The commonplace system is perfect for journal freaks who can’t help buying gorgeous journals but don’t know what to write in them. Until your ideas begin to flow, keeping quotes and hoarding ideas will fill those pages with useful ink.
First, You’ll Need a Notebook
It doesn’t matter which one. There’s no right answer here. Whatever works for you. Even cheap notebooks last a long time, which is good because it takes forever to fill up a commonplace book even when you read a lot. But when you’re finished, it’s a treasure box of vital ideas and laser-focused quotes that become the architecture of a fruitful mind.

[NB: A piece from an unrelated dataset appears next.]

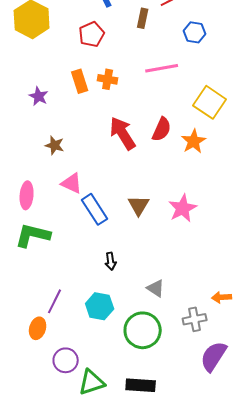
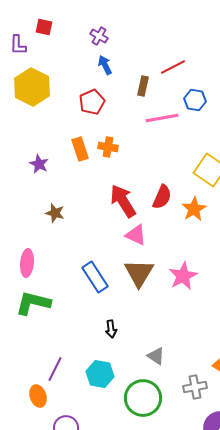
pink line: (162, 68) -> (162, 118), moved
pink triangle: (72, 183) -> (136, 235), moved
brown triangle: (139, 205) -> (139, 273), size x1.4
orange ellipse: (38, 328) -> (38, 396), turned -35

Any of these notebooks will work just fine.
- The Baron Fig Confidant is a personal favorite. The Confiant is incredibly durable, beautiful to write in, and an elegant artifact for your desktop.
- Moleskin Cahiers are budget-friendly, no-frills, high-quality floppy notebooks.
- Pocket notebooks of any kind are portable and useful.
Index cards are an excellent commonplace book system.
If they don’t seem portable to you, think again. Lock up a stack with a small binder clip and keep them in your pocket or bag. Or use an index card pocket system like this one from Levenger. At some point, you file them away in a box and keep them nearby. This becomes your ever-expanding exo-brain of brilliant ideas. Ryan Holiday uses a similar system to write best-selling books on stoicism. You’re in good company.
But wait, can we just talk about the elephant in the room?
Notetaking apps are OK for commonplace journals
Evernote is one of the most popular notetaking apps. It’s beautifully structured, constantly updated, and used by millions of people. I could levy some stats here about how science insists that taking notes by hand makes them stick in your mind 30% better, but if you’re an Evernote user, you’re just going to clip that and add it to a note. Apps make fine commonplace books if that’s how you roll. Evernote is the king, but OneNote ain’t terrible, and Obsidian is pretty cool. Analog Attorney will patiently roll its eyes at your choice, but whatever works for you.
Commonplace Journals Are Most Often a Pen and Paper Thing
If you keep a commonplace journal, these best practices that will make it useful.
- Write clearly. It sounds like a no-brainer, but when we’re in a hurry, we tend to write like overcaffeinated doctors with a broken wrist. Chill out. Slow down. This passage you’re copying is for posterity. Take your time. Write in block capitals if you have to.
- Use best citation practices. You don’t have to go all MLA on your quotes, but the essentials are critical for when you want to use them later. Do it like this: author, source, year, page number.
- Keep a table of contents. This is important. As you fill up your journal with brilliant quotes, you’re just going to put them where they fit on the next available page. Reserve a couple of pages at the front of the journal to add the author’s name or the source and the page number in your journal where you’ve recorded it.
- Number your pages. Because, oh yeah.
Interesting!
Commonplace journals will change your game. You’ll remember interesting quotes, develop great ideas faster, and charge your creativity with the same timeless tool as Seneca and Cicero.